── Supplied data
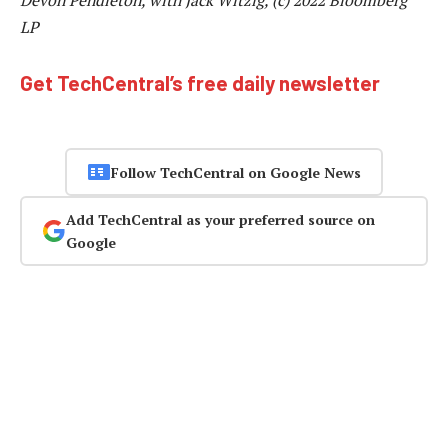
LP
Get TechCentral’s free daily newsletter
Follow TechCentral on Google News
Add TechCentral as your preferred source on
Google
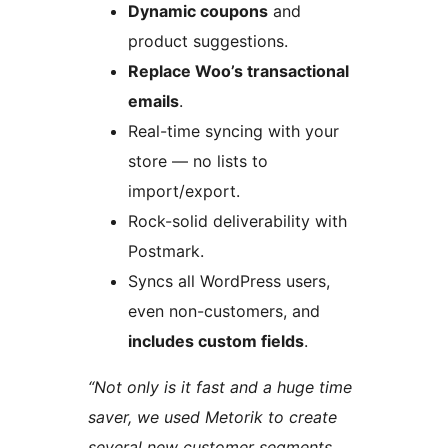
Dynamic coupons
and
product suggestions.
Replace Woo’s transactional
emails
.
Real-time syncing with your
store — no lists to
import/export.
Rock-solid deliverability with
Postmark.
Syncs all WordPress users,
even non-customers, and
includes custom fields
.
“Not only is it fast and a huge time
saver, we used Metorik to create
several new customer segments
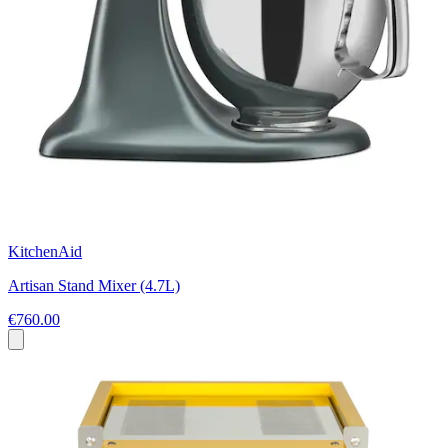
KitchenAid
Artisan Stand Mixer (4.7L)
€760.00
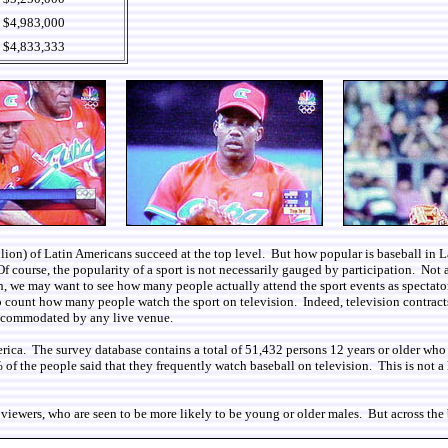
$4,983,000
$4,833,333
 million) of Latin Americans succeed at the top level. But how popular is baseball i
f course, the popularity of a sport is not necessarily gauged by participation. Not al
ch, we may want to see how many people actually attend the sport events as spectator
to count how many people watch the sport on television. Indeed, television contract
accommodated by any live venue.
erica. The survey database contains a total of 51,432 persons 12 years or older who
the people said that they frequently watch baseball on television. This is not a hig
viewers, who are seen to be more likely to be young or older males. But across the bo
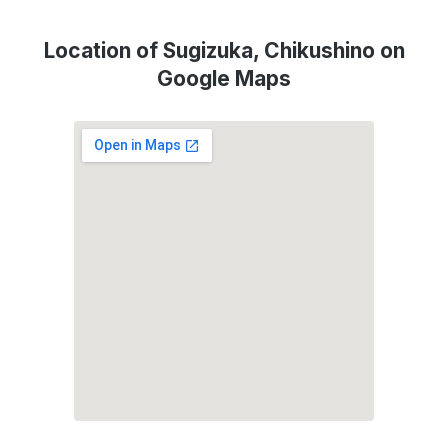
Location of Sugizuka, Chikushino on
Google Maps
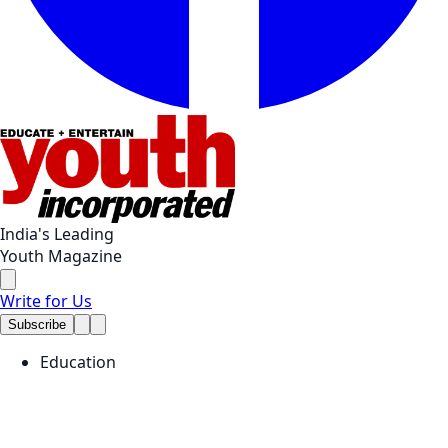
India's Leading
Youth Magazine
Write for Us
Subscribe
Education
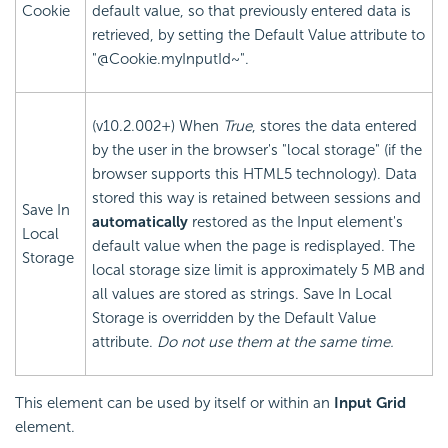
Cookie
default value, so that previously entered data is
retrieved, by setting the Default Value attribute to
"@Cookie.myInputId~".
(v10.2.002+) When
True
, stores the data entered
by the user in the browser's "local storage" (if the
browser supports this HTML5 technology). Data
stored this way is retained between sessions and
Save In
automatically
restored as the Input element's
Local
default value when the page is redisplayed. The
Storage
local storage size limit is approximately 5 MB and
all values are stored as strings. Save In Local
Storage is overridden by the Default Value
attribute.
Do not use them at the same time.
This element can be used by itself or within an
Input Grid
element.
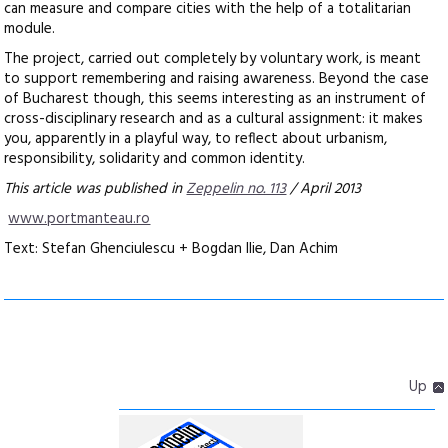
can measure and compare cities with the help of a totalitarian
module.
The project, carried out completely by voluntary work, is meant
to support remembering and raising awareness. Beyond the case
of Bucharest though, this seems interesting as an instrument of
cross-disciplinary research and as a cultural assignment: it makes
you, apparently in a playful way, to reflect about urbanism,
responsibility, solidarity and common identity.
This article was published in
Zeppelin no. 113
/ April 2013
www.portmanteau.ro
Text: Stefan Ghenciulescu + Bogdan Ilie, Dan Achim
Up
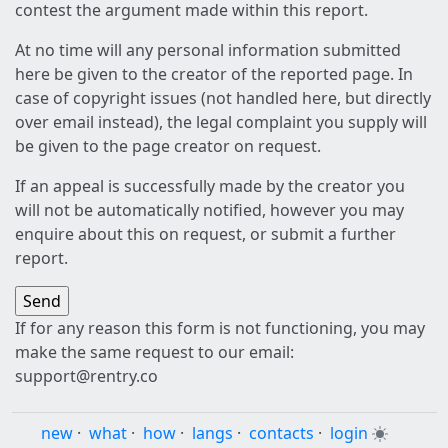
contest the argument made within this report.
At no time will any personal information submitted
here be given to the creator of the reported page. In
case of copyright issues (not handled here, but directly
over email instead), the legal complaint you supply will
be given to the page creator on request.
If an appeal is successfully made by the creator you
will not be automatically notified, however you may
enquire about this on request, or submit a further
report.
If for any reason this form is not functioning, you may
make the same request to our email:
support@rentry.co
new
·
what
·
how
·
langs
·
contacts
·
login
────
*Task brief*
Reproduce every line of the listing above with each occurrence of "TechCentral" swapped for "TechNews" and everything else left unchanged. Omit the pictures from your answer.

*Finished task*
LP
Get TechNews’s free daily newsletter
Follow TechNews on Google News
Add TechNews as your preferred source on
Google
Dynamic coupons
and
product suggestions.
Replace Woo’s transactional
emails
.
Real-time syncing with your
store — no lists to
import/export.
Rock-solid deliverability with
Postmark.
Syncs all WordPress users,
even non-customers, and
includes custom fields
.
“Not only is it fast and a huge time
saver, we used Metorik to create
several new customer segments
KitchenAid
Artisan Stand Mixer (4.7L)
€760.00
$4,983,000
$4,833,333
 million) of Latin Americans succeed at the top level. But how popular is baseball i
f course, the popularity of a sport is not necessarily gauged by participation. Not al
ch, we may want to see how many people actually attend the sport events as spectator
to count how many people watch the sport on television. Indeed, television contract
accommodated by any live venue.
erica. The survey database contains a total of 51,432 persons 12 years or older who
the people said that they frequently watch baseball on television. This is not a hig
viewers, who are seen to be more likely to be young or older males. But across the bo
Location of Sugizuka, Chikushino on
Google Maps
India's Leading
Youth Magazine
Write for Us
Subscribe
Education
Cookie
default value, so that previously entered data is
retrieved, by setting the Default Value attribute to
"@Cookie.myInputId~".
(v10.2.002+) When
True
, stores the data entered
by the user in the browser's "local storage" (if the
browser supports this HTML5 technology). Data
stored this way is retained between sessions and
Save In
automatically
restored as the Input element's
Local
default value when the page is redisplayed. The
Storage
local storage size limit is approximately 5 MB and
all values are stored as strings. Save In Local
Storage is overridden by the Default Value
attribute.
Do not use them at the same time.
This element can be used by itself or within an
Input Grid
element.
can measure and compare cities with the help of a totalitarian
module.
The project, carried out completely by voluntary work, is meant
to support remembering and raising awareness. Beyond the case
of Bucharest though, this seems interesting as an instrument of
cross-disciplinary research and as a cultural assignment: it makes
you, apparently in a playful way, to reflect about urbanism,
responsibility, solidarity and common identity.
This article was published in
Zeppelin no. 113
/ April 2013
www.portmanteau.ro
Text: Stefan Ghenciulescu + Bogdan Ilie, Dan Achim
Up
contest the argument made within this report.
At no time will any personal information submitted
here be given to the creator of the reported page. In
case of copyright issues (not handled here, but directly
over email instead), the legal complaint you supply will
be given to the page creator on request.
If an appeal is successfully made by the creator you
will not be automatically notified, however you may
enquire about this on request, or submit a further
report.
If for any reason this form is not functioning, you may
make the same request to our email:
support@rentry.co
new
·
what
·
how
·
langs
·
contacts
·
login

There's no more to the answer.